--- start SELECTED TEXT ---

At the European Technology Roundtable Exhibition held in Barcelona from Oct. 8 to 11, Skype co-founder Niklas Zennstrom announced that now, just three years after Skype started, it accounts globally for 7 percent of all international telephone calls. I couldn't help thinking that this fact about Skype is just one of many clear indications that we are entering a completely new world -- as far as technology is concerned.
Whether you call it a new world or a profound dislocation in society depends on your viewpoint. What is certain is that very few of us -- possibly none of us -- can really know what's going to happen next.
What exactly is the difference between Web 1.0 and Web 2.0? In essence, Web 1.0 was all about creating simple but effective Internet versions of real-world businesses where selling could happen on the Web, whereas Web 2.0 really uses the Internet as a completely new way to market to people. "Selling" has shifted to "buying" because the user is in control. He or she broadcasts his or her profile, tendencies and preferences in a way that is picked up by Web 2.0 technology infrastructure and marketing tools.
New phenomena such as YouTube and MySpace give a home to people who want to broadcast their videos, profiles and communications. This is another feature of Web 2.0.
I, as a user, don't want to be scheduled. That is, I don't want my TV to tell me when I can watch something and what I want to watch. I want to both post my own content and watch other people's content, videos and postings whenever I choose. I program the Web; it doesn't program me.
Chad Hurley, the 29-year-old, newly wealthy chief executive officer of YouTube, was quoted in Forbes last week as saying: "Amateurs can create something just as interesting."
That's the rub for large media companies. Their "content" is no longer deemed to be the gold standard. Ordinary folks with Web cams, video tools, personal Web sites and so on, can make interesting "content" too.

--- end SELECTED TEXT ---

◆ WHAT YOU WILL DO
1. Copy the Web 2.0 text word for word, starting at "At the European" and ending at "technology is concerned.".
2. List every company or publication that the Web 2.0 text names.
3. Please say whether each statement agrees with the Web 2.0 text, answering yes or no and quoting the words that decide it: (a) The exhibition in Barcelona ran from Oct. 8 to 11. (b) Skype accounts for 17 percent of all international telephone calls. (c) Chad Hurley is 29 years old.

--- start PROVIDED DATA ---

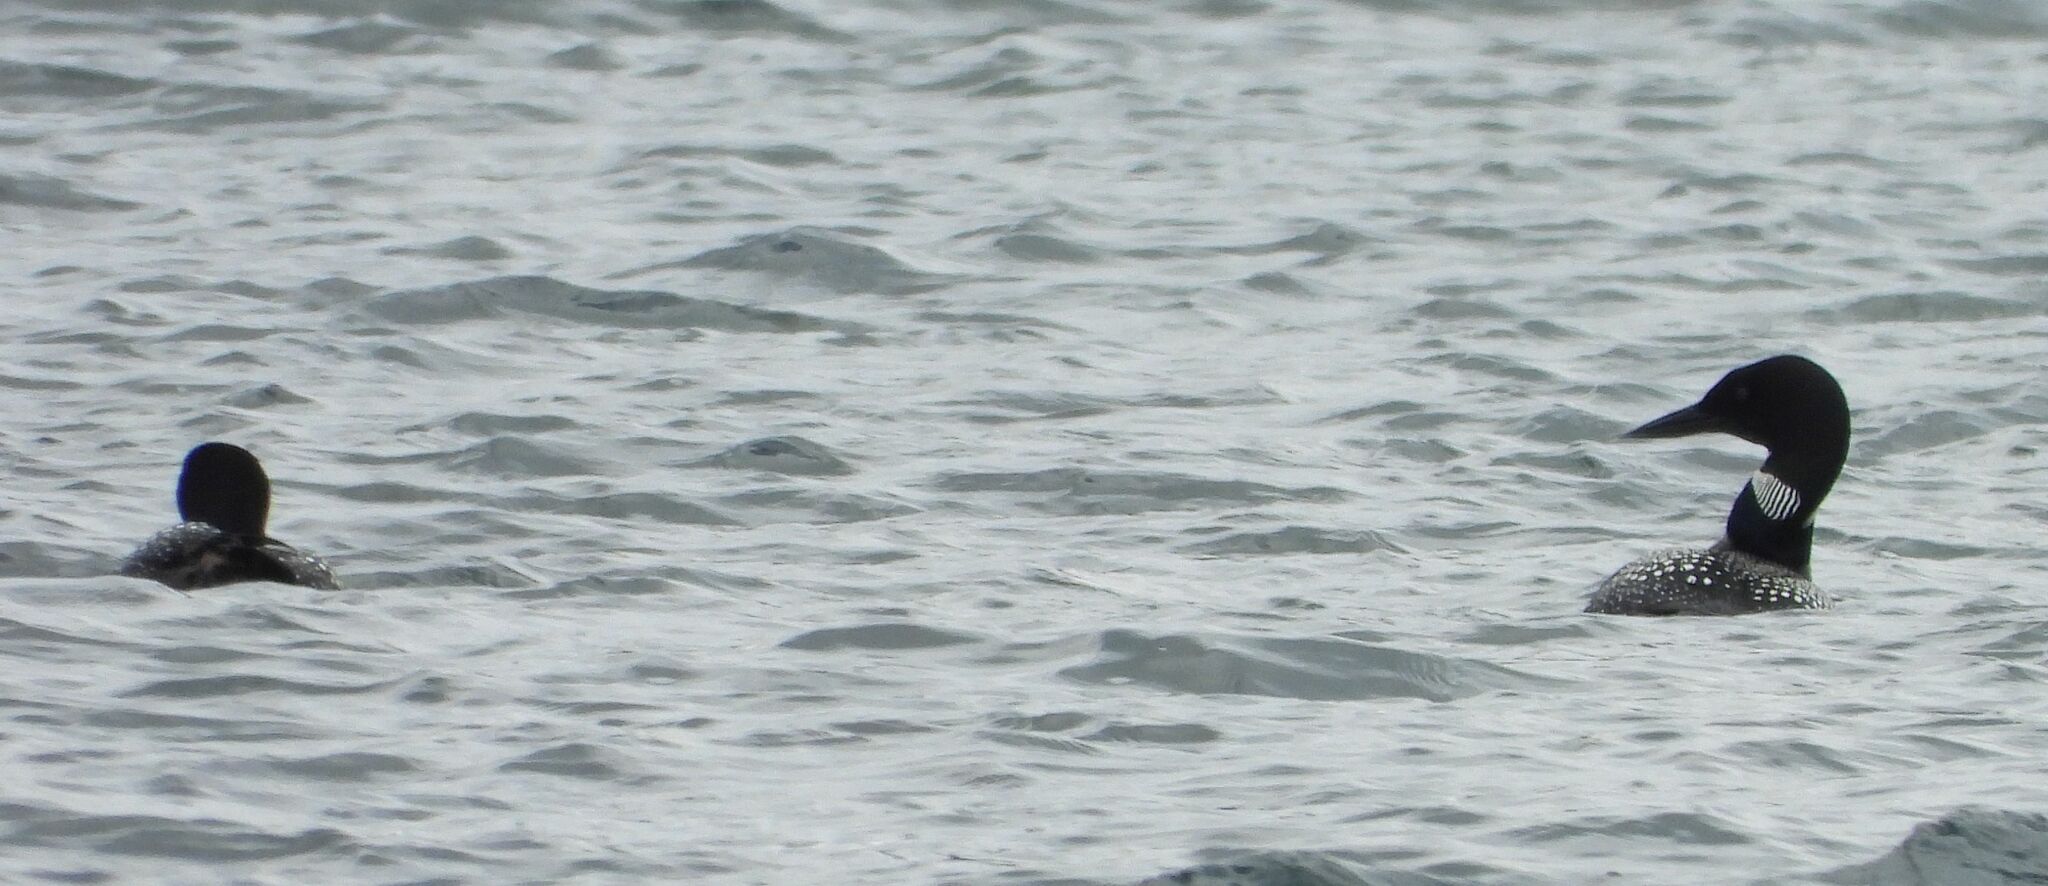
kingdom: Animalia
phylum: Chordata
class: Aves
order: Gaviiformes
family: Gaviidae
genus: Gavia
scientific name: Gavia immer
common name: Common loon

--- end PROVIDED DATA ---

◆ LIST OF SOLUTIONS
1.
At the European Technology Roundtable Exhibition held in Barcelona from Oct. 8 to 11, Skype co-founder Niklas Zennstrom announced that now, just three years after Skype started, it accounts globally for 7 percent of all international telephone calls. I couldn't help thinking that this fact about Skype is just one of many clear indications that we are entering a completely new world -- as far as technology is concerned.

2. Skype, YouTube, MySpace, Forbes

3.
(a) Yes: "held in Barcelona from Oct. 8 to 11"
(b) No: "it accounts globally for 7 percent of all international telephone calls"
(c) Yes: "Chad Hurley, the 29-year-old"